Sampling methodology was also typically based on sparse sampling of a large rock mass.

“0.05% of all the rocks on a mine site are actually sampled in traditional approach,” Job says.

“We end up sampling 26-27% via various technologies. So about one in four rocks.

“And we can do it non-invasively in real time, so it gives you this unprecedented accurate knowledge of the actual rock mass that you’re extracting.

“Scanning in real time gives the geo an opportunity to run more scenarios to optimise their extraction sequencing, and it means they’ve always got a plan so the machines [operators] know exactly where they’re digging next so there’s no idle time.”

Job says the veracity of data fed into the information loop guiding physical operational activity is obviously critical.

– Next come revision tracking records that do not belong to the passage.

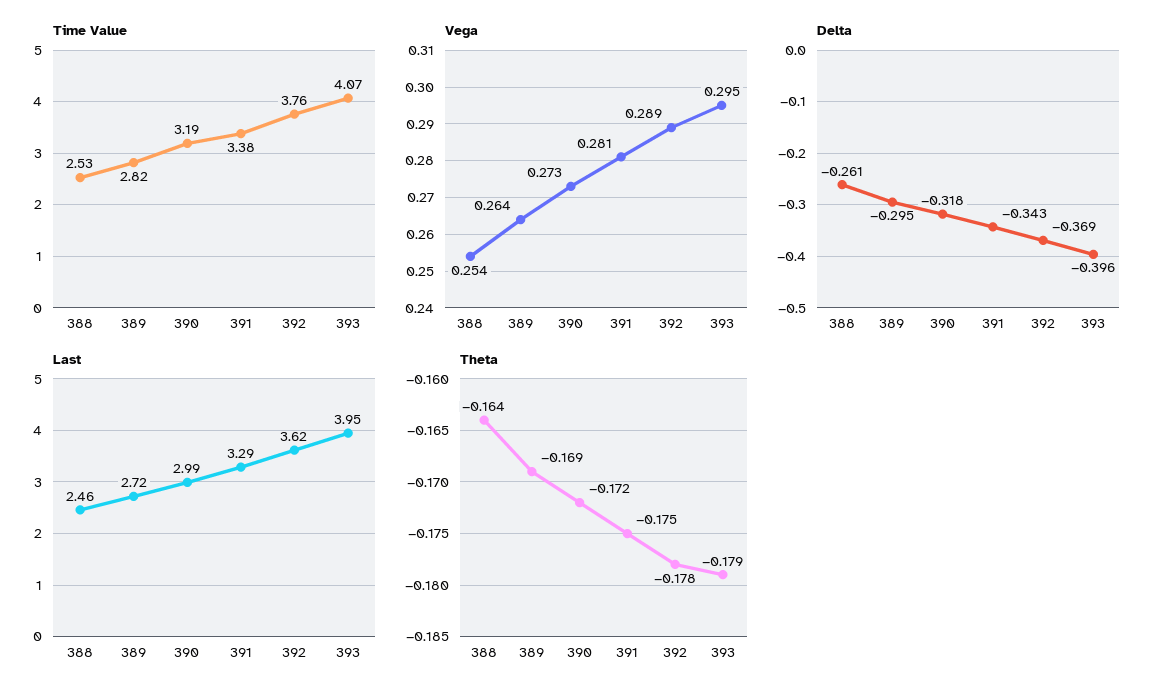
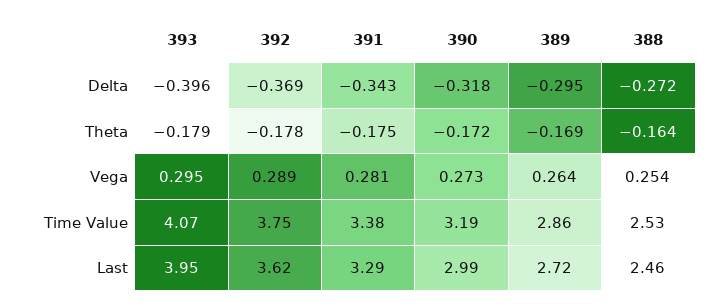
  {
    "Time Value": {
      "388": 2.53,
-     "389": 2.82,
+     "389": 2.86,
      "390": 3.19,
      "391": 3.38,
-     "392": 3.76,
+     "392": 3.75,
      "393": 4.07
    },
    "Vega": {
      "388": 0.254,
      "389": 0.264,
      "390": 0.273,
      "391": 0.281,
      "392": 0.289,
      "393": 0.295
    },
    "Delta": {
-     "388": -0.261,
+     "388": -0.272,
      "389": -0.295,
      "390": -0.318,
      "391": -0.343,
      "392": -0.369,
      "393": -0.396
    },
    "Last": {
      "388": 2.46,
      "389": 2.72,
      "390": 2.99,
      "391": 3.29,
      "392": 3.62,
      "393": 3.95
    },
    "Theta": {
      "388": -0.164,
      "389": -0.169,
      "390": -0.172,
      "391": -0.175,
      "392": -0.178,
      "393": -0.179
    }
  }

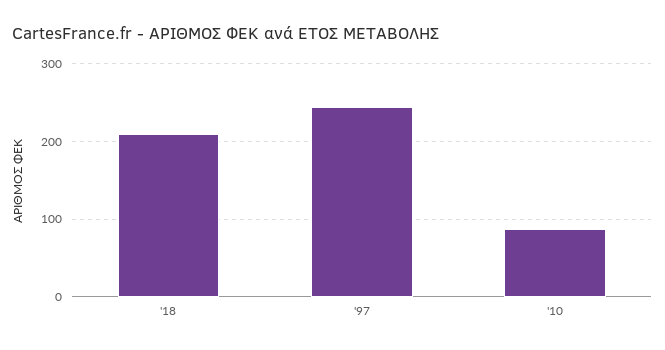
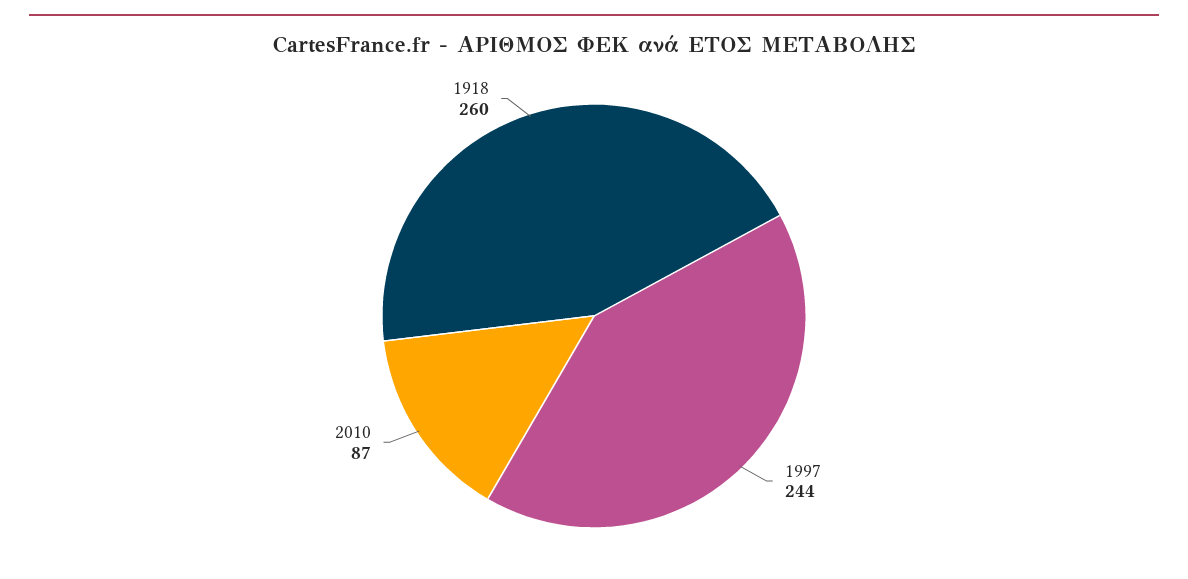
  {
-   "'18": 210,
+   "'18": 260,
    "'97": 244,
    "'10": 87
  }

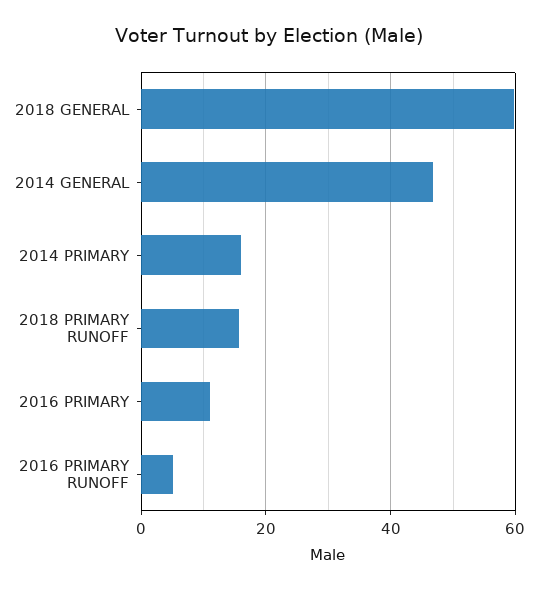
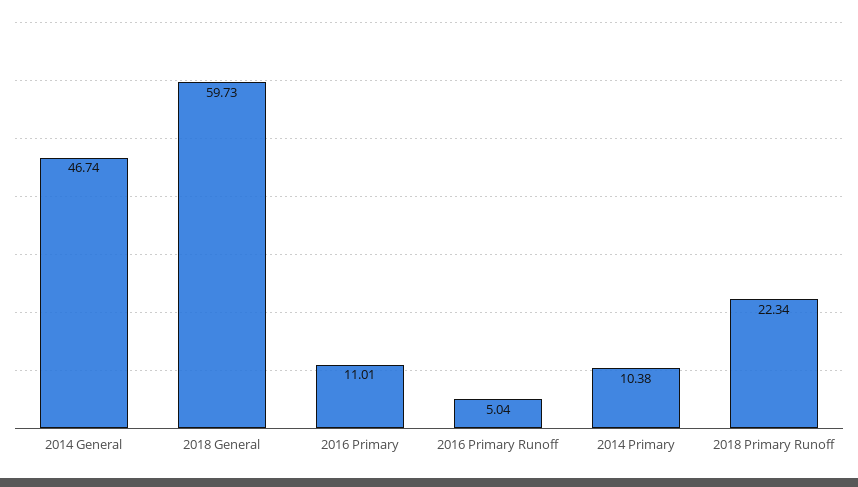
  {
    "2018 GENERAL": 59.73,
    "2014 GENERAL": 46.74,
-   "2014 PRIMARY": 16,
+   "2014 PRIMARY": 10.38,
-   "2018 PRIMARY RUNOFF": 16,
+   "2018 PRIMARY RUNOFF": 22.34,
    "2016 PRIMARY": 11.01,
    "2016 PRIMARY RUNOFF": 5.04
  }

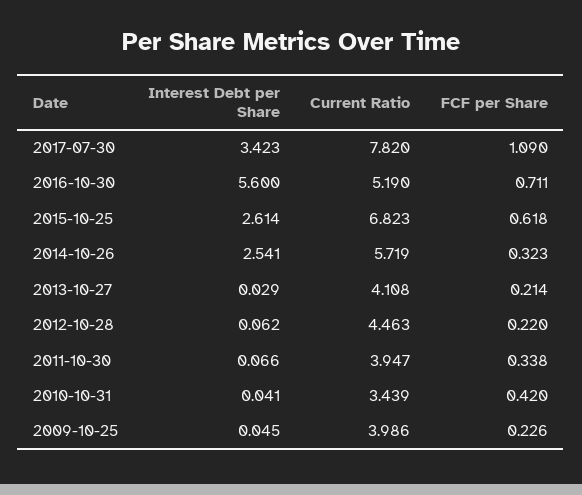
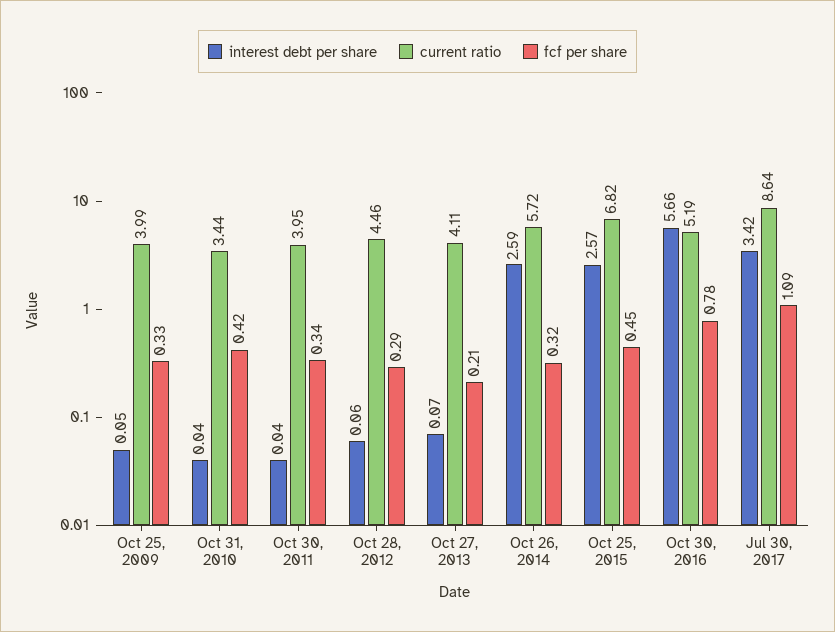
  {
    "Interest Debt per Share": {
      "2017-07-30": 3.423,
-     "2016-10-30": 5.6,
+     "2016-10-30": 5.66,
-     "2015-10-25": 2.614,
+     "2015-10-25": 2.57,
-     "2014-10-26": 2.541,
+     "2014-10-26": 2.59,
-     "2013-10-27": 0.029,
+     "2013-10-27": 0.07,
      "2012-10-28": 0.062,
-     "2011-10-30": 0.066,
+     "2011-10-30": 0.04,
      "2010-10-31": 0.041,
      "2009-10-25": 0.045
    },
    "Current Ratio": {
-     "2017-07-30": 7.82,
+     "2017-07-30": 8.64,
      "2016-10-30": 5.19,
      "2015-10-25": 6.823,
      "2014-10-26": 5.719,
      "2013-10-27": 4.108,
      "2012-10-28": 4.463,
      "2011-10-30": 3.947,
      "2010-10-31": 3.439,
      "2009-10-25": 3.986
    },
    "FCF per Share": {
      "2017-07-30": 1.09,
-     "2016-10-30": 0.711,
+     "2016-10-30": 0.78,
-     "2015-10-25": 0.618,
+     "2015-10-25": 0.45,
      "2014-10-26": 0.323,
      "2013-10-27": 0.214,
-     "2012-10-28": 0.22,
+     "2012-10-28": 0.29,
      "2011-10-30": 0.338,
      "2010-10-31": 0.42,
-     "2009-10-25": 0.226
+     "2009-10-25": 0.33
    }
  }

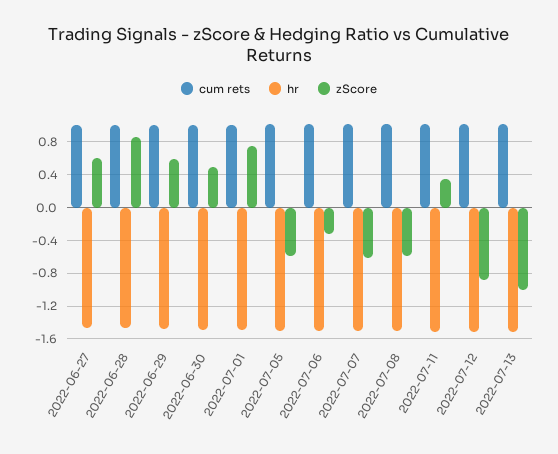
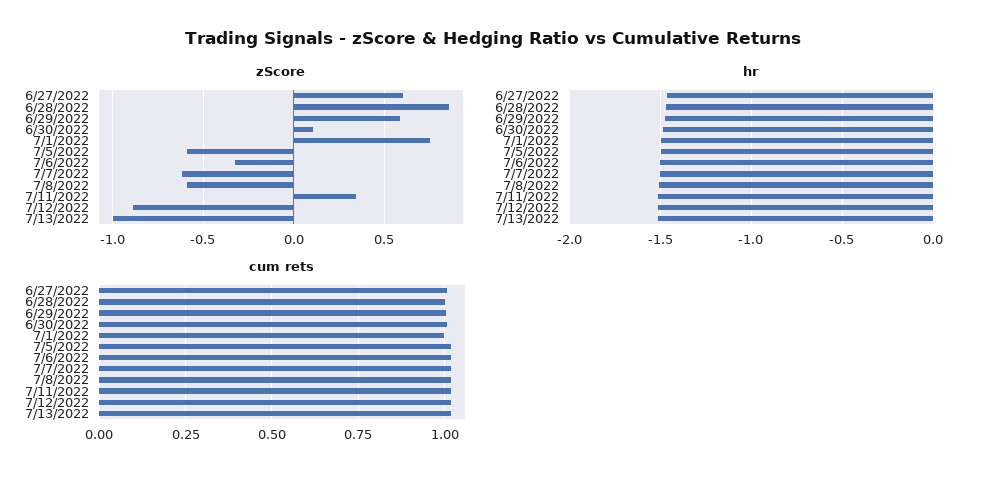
  {
    "cum rets": {
      "2022-06-27": 1,
      "2022-06-28": 1,
      "2022-06-29": 1,
      "2022-06-30": 1,
      "2022-07-01": 1,
      "2022-07-05": 1.025,
      "2022-07-06": 1.025,
      "2022-07-07": 1.025,
      "2022-07-08": 1.025,
      "2022-07-11": 1.025,
      "2022-07-12": 1.025,
      "2022-07-13": 1.025
    },
    "hr": {
      "2022-06-27": -1.45,
      "2022-06-28": -1.45,
      "2022-06-29": -1.5,
      "2022-06-30": -1.5,
      "2022-07-01": -1.5,
      "2022-07-05": -1.5,
      "2022-07-06": -1.5,
      "2022-07-07": -1.5,
      "2022-07-08": -1.5,
      "2022-07-11": -1.5,
      "2022-07-12": -1.5,
      "2022-07-13": -1.5
    },
    "zScore": {
      "2022-06-27": 0.6,
      "2022-06-28": 0.85,
      "2022-06-29": 0.6,
-     "2022-06-30": 0.5,
+     "2022-06-30": 0.1,
      "2022-07-01": 0.75,
      "2022-07-05": -0.6,
      "2022-07-06": -0.35,
      "2022-07-07": -0.6,
      "2022-07-08": -0.6,
      "2022-07-11": 0.35,
      "2022-07-12": -0.9,
      "2022-07-13": -1
    }
  }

“It’s very important for us to have commercial grade, very reliable, very repeatable and auditable AI results,” he says.

“One of the things that we do is take a small percentage of samples – about 10% – and do our own laboratory assessment on those as part of our audits, checks and balances, and we use that for two things. One to provide the client with an assurance that there’s a second independent method – checking the checking of some of these results – that they maintain their reliability and usability. And then the second thing is it enables us to increase our … training data, which of course then enhances our models even further.

“It’s a function of ordinance and governance processes that we’ve built to give our system that commercial grade of reliability.”